Ricky Nolasco Experiences "Regression to the Mean"
Expected Fielding Independent Pitching (xFIP) hypothesizes that a pitcher's home run rate is naturally unstable and prone to variation. Before Friday, Nolasco's 4.37 xFIP suggested that his 3.82 ERA was unsustainable, due to his low home run to fly ball rate. The spectral ghost of xFIP has come back to haunt Nolasco, as three of his nine fly balls allowed sailed into the stands.
Despite some poor luck on fly balls, the Pitch F/X data provided by BrooksBaseball.net suggests that Nolasco did not pitch all that poorly. Umpire Paul Schrieber squeezed him numerous times, and Nolasco missed more bats than usual, generating ten whiffs in 95 pitches. Prior to Friday night, he held a 6.4 percent whiff rate this season. It only resulted in four strikeouts, but his stuff was better than usual.
It would seem that Nolasco over-performed in his first six starts, and this unlucky start served to bring his season line back to its expected place.
Marlins Score on Solano Homer, Squander Opportunities
The Marlins faced rookie starter Jonathan Pettibone, who was called up earlier in the season to replace the injured John Lannan. Pettibone is a talented player, and not one to be underestimated. Baseball America ranked the 22-year-old as the fourth best prospect in the Phillies farm system this off-season.
Pettibone pitched effectively throughout the night. He threw strikes, and induced mostly weak contact from the league's worst offense. The Marlins sole run came off a Donovan Solano home run to center field in the fourth inning.
After Marcell Ozuna hammered a near home run to left field in the seventh inning, the Phillies replaced Pettibone with Antonio Bastardo.
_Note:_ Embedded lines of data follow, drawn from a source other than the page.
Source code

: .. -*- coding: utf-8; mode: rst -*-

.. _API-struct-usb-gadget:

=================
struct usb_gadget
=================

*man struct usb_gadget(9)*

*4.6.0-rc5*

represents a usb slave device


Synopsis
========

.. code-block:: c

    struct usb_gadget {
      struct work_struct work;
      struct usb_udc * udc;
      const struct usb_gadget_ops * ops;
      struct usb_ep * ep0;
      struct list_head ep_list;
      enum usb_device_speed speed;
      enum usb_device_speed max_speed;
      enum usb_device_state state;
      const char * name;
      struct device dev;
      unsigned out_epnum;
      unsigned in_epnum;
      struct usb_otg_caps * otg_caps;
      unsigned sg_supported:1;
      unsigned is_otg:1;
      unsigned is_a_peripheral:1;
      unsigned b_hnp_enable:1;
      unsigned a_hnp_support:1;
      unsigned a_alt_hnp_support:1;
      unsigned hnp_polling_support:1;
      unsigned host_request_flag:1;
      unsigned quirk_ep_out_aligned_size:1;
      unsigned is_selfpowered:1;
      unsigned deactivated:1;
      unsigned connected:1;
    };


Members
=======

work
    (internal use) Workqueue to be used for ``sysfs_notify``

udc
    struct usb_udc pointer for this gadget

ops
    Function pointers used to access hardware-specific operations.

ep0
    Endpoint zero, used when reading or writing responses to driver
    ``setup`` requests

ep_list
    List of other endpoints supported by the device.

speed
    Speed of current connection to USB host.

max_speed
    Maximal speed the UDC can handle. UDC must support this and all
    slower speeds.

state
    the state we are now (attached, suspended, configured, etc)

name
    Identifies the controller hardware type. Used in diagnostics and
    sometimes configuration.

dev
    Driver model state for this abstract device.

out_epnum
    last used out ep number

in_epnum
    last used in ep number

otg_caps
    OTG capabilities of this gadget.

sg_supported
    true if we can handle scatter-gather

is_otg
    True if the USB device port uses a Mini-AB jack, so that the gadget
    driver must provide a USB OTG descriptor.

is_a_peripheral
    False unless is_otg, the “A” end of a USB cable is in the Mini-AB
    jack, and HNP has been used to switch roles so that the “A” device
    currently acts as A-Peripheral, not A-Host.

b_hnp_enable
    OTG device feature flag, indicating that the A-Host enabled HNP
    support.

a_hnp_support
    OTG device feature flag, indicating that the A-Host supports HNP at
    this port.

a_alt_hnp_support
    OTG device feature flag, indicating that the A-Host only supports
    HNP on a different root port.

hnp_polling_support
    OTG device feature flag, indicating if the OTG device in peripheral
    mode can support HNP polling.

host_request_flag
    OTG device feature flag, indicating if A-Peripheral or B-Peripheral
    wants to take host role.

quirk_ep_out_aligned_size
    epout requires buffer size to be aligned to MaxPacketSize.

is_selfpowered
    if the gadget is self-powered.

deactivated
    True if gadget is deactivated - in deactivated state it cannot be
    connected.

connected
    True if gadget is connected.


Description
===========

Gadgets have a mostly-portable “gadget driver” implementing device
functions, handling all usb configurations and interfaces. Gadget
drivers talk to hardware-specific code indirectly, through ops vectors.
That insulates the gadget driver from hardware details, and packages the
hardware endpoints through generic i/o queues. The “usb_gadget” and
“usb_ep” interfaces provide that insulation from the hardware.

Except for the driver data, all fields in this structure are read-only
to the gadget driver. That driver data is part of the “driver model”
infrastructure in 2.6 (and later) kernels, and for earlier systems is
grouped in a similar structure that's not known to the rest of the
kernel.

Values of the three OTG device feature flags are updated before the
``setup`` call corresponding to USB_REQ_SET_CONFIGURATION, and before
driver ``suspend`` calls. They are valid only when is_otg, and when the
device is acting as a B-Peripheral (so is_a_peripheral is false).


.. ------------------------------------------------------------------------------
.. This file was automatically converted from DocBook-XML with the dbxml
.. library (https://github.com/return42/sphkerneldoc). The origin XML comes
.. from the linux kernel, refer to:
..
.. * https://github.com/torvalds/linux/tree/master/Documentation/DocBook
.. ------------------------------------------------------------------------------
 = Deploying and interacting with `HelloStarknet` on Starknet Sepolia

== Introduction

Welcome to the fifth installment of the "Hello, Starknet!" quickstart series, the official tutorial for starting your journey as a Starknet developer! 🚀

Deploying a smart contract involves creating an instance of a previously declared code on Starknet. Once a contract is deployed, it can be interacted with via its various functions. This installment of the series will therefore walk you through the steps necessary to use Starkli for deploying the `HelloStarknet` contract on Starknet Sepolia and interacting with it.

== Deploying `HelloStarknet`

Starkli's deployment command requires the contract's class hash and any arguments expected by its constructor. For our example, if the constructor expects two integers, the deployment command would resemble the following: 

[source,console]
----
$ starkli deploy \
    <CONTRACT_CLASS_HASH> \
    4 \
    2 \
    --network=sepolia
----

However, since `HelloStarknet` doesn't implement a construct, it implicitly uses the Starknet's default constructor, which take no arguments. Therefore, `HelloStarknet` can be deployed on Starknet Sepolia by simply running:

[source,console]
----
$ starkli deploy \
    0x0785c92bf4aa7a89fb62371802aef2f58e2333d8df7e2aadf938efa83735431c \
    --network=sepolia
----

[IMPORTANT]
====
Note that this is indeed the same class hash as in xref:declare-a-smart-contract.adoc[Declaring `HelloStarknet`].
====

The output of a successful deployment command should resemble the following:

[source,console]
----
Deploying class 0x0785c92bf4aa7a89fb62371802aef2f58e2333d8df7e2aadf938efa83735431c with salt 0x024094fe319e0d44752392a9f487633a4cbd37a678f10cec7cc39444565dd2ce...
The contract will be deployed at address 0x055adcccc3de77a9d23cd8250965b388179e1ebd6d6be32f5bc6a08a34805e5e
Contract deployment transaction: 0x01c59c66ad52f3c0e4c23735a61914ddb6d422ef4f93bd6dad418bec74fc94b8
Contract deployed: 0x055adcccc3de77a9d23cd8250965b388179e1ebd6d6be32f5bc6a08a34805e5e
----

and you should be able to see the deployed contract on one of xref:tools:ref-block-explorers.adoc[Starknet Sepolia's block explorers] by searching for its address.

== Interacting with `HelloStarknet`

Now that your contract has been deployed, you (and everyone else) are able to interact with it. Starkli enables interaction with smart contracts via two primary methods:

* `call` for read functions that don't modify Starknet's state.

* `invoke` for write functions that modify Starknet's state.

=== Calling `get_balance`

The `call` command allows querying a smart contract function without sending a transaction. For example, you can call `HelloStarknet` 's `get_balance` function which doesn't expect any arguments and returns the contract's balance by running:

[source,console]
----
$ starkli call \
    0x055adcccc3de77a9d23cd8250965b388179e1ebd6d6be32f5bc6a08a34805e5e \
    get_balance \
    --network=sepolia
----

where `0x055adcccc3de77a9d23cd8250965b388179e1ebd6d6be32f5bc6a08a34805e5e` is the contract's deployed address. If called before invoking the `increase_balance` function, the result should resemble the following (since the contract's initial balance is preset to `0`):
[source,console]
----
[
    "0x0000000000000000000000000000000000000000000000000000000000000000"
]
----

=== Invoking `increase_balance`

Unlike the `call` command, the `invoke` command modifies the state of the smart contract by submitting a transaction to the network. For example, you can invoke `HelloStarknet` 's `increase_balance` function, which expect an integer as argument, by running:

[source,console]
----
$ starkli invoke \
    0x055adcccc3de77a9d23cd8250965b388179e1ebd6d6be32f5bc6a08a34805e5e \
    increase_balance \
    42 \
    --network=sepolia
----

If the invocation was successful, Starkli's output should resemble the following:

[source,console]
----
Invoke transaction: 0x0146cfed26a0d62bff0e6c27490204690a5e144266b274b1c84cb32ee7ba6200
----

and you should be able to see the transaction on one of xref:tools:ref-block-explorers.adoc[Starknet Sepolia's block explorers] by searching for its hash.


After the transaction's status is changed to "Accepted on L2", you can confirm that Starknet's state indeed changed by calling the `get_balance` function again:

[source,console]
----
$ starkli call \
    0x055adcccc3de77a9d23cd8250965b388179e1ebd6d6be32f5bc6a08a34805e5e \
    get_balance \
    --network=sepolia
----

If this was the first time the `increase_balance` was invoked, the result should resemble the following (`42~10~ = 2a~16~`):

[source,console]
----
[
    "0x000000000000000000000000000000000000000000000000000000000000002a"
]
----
Bastardo appeared incapable of throwing strikes to the first three batters. He issued back-to-back walks to Rob Brantly and Adeiny Hechavarria. The Marlins brought in lefty Austin Kearns to face the right-hander Bastardo, but Kearns took a couple ill-advised swings at balls, and ended up striking out. Matt Diaz was called out on strikes, ending the rally. The Marlins had a clear window of opportunity to score off Bastardo, but failed to capitalize on his wildness.
The Marlins faced Mike Adams, a considerably better reliever than Bastardo, in the eight inning, and managed to get two runners on again. Once again, it did not result in runs scored. The Marlins ended the evening hit-less with runners in scoring position. Jonathan Papelbon easily closed out the game with two ground-ball outs and a strikeout.
An Optimistic Note
The only truly positive comment I can make about this game is that Marcell Ozuna looked outstanding. His fifteen plate appearances represent a tiny sample size, but his talent is already evident. He plays with great energy in right field, and his tremendous bat speed results in some very hard contact. He could be a remarkable hitter in two or three years. Unfortunately, two years will feel like decade if the Marlins keep playing this badly.